About this task:
Scan the data below and state how many of its lines contain the word "preprint", giving only the figure.

Record excerpts:
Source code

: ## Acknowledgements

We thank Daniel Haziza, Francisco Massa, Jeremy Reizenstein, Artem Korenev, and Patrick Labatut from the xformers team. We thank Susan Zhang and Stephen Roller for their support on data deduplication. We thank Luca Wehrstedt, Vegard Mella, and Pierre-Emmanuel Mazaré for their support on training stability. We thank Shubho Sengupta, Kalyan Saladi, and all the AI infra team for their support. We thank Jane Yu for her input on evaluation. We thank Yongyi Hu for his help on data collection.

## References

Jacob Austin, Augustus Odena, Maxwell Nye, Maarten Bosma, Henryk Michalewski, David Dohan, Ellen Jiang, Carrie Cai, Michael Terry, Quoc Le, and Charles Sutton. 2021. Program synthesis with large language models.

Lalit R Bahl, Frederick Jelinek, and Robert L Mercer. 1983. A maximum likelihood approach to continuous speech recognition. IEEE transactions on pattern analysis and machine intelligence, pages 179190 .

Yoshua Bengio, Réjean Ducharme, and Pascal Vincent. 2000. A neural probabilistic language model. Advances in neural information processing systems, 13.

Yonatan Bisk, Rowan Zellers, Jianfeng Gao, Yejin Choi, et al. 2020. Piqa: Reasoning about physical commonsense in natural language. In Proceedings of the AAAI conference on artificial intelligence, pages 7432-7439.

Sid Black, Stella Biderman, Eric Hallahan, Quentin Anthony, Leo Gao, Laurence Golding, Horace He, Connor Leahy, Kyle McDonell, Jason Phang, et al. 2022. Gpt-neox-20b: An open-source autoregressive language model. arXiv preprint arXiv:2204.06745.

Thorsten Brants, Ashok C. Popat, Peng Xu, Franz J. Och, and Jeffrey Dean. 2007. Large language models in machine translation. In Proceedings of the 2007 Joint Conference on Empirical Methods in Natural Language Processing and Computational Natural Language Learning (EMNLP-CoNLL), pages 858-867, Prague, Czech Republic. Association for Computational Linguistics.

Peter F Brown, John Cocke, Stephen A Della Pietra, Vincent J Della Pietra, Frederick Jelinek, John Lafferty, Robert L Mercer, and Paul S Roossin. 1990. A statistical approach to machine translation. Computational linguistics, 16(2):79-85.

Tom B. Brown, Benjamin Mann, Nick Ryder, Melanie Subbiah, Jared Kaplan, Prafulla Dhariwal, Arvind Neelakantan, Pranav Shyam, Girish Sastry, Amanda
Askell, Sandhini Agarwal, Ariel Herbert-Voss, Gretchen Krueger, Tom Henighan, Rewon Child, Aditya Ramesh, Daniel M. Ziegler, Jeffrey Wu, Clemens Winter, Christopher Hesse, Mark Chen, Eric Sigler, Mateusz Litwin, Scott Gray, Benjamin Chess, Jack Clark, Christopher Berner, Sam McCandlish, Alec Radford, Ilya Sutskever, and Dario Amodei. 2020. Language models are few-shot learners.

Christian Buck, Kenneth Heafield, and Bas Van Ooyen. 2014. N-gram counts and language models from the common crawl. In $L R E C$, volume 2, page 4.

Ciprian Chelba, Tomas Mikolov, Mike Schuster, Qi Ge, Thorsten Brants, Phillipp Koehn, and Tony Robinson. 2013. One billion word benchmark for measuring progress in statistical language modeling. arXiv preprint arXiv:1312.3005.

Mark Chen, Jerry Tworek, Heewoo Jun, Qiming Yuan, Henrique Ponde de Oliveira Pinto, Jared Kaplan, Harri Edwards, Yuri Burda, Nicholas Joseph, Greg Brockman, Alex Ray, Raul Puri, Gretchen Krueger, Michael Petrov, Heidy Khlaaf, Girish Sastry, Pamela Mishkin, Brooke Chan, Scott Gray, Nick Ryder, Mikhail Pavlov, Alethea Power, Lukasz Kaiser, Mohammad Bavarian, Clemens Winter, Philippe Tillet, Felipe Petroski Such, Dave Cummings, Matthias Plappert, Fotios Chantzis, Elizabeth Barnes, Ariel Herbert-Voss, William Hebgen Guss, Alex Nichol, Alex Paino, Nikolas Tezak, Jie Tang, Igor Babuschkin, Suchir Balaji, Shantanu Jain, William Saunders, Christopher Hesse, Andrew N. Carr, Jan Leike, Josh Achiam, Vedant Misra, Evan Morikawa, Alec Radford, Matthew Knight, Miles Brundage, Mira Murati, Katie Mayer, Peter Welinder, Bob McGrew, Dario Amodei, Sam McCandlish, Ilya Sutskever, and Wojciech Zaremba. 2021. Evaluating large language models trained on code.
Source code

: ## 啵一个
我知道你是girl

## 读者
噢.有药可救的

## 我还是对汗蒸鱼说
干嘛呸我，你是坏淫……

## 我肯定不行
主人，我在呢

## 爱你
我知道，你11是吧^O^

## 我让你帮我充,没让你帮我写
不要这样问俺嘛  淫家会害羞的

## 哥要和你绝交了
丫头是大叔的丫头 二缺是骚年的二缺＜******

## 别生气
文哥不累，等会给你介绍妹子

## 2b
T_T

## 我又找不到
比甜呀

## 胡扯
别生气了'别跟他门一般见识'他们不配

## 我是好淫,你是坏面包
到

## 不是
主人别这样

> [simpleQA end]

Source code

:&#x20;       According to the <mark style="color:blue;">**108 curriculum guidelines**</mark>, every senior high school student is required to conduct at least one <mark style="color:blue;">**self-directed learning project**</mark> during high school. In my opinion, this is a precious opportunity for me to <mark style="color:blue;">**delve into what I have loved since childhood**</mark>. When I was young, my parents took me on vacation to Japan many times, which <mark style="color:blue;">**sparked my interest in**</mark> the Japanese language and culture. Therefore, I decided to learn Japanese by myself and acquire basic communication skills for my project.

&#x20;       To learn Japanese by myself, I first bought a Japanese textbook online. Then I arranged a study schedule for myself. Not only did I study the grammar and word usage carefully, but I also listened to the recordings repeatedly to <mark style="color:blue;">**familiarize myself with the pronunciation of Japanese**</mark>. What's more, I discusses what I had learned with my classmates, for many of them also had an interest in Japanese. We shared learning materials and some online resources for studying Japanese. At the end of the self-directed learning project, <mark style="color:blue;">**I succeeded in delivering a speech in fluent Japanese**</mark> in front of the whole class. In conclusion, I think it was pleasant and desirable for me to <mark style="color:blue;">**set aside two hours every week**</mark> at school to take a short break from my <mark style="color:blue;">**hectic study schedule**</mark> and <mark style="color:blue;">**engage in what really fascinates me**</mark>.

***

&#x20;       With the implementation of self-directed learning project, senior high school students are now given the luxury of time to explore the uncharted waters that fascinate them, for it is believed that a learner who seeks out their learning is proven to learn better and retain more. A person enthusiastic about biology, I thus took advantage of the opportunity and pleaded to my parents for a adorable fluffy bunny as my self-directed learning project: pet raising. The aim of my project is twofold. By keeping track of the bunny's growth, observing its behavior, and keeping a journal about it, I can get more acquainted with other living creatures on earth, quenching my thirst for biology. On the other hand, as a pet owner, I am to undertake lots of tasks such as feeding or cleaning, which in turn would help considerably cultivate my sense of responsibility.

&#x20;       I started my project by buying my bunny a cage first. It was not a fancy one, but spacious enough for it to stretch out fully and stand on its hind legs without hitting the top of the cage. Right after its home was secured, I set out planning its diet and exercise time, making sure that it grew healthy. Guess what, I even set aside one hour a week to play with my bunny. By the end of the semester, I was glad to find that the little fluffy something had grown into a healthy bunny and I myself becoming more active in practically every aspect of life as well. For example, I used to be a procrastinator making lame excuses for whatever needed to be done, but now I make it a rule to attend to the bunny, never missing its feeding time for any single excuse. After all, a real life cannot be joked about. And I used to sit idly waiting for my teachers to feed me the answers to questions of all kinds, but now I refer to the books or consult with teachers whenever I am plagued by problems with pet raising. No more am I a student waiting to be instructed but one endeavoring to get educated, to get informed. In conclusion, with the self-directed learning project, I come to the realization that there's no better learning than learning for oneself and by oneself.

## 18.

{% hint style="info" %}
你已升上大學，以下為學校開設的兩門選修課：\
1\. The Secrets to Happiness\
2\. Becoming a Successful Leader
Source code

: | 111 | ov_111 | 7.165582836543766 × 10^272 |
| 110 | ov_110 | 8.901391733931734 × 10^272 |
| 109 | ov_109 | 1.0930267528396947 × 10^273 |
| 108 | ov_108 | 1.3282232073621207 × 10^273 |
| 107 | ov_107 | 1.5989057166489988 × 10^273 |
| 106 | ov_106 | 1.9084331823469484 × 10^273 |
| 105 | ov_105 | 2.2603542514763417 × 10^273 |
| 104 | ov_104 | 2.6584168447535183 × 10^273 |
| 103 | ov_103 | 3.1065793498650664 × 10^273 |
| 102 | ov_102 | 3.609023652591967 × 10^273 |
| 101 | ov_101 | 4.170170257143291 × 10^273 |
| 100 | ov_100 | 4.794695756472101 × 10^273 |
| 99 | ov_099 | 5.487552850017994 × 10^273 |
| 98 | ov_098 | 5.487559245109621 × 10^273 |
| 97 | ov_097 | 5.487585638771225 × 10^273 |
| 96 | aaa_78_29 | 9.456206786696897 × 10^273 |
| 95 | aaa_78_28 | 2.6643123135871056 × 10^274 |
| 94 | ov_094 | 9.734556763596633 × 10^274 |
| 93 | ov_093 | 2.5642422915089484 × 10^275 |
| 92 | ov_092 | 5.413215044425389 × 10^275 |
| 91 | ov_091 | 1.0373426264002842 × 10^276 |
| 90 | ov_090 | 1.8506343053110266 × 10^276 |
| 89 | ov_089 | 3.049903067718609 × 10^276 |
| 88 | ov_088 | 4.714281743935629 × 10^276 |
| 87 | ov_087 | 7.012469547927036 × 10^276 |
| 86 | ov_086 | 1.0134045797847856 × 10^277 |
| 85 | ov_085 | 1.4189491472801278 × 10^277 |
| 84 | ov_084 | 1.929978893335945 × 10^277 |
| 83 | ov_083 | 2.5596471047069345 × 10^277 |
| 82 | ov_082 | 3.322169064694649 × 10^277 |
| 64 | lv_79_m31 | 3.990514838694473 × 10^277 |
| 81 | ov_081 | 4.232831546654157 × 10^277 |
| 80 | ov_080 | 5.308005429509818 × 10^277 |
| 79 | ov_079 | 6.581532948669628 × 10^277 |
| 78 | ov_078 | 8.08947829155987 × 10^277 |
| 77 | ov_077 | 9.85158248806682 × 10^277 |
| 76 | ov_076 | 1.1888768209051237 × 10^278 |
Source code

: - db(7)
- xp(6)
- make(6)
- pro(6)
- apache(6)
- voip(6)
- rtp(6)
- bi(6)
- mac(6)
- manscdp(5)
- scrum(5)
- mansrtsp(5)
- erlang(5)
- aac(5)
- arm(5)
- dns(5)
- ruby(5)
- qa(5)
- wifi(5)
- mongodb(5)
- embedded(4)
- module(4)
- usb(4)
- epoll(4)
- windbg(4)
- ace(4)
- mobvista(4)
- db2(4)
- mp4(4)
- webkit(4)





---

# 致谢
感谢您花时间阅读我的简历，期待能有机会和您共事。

Worked solution:
2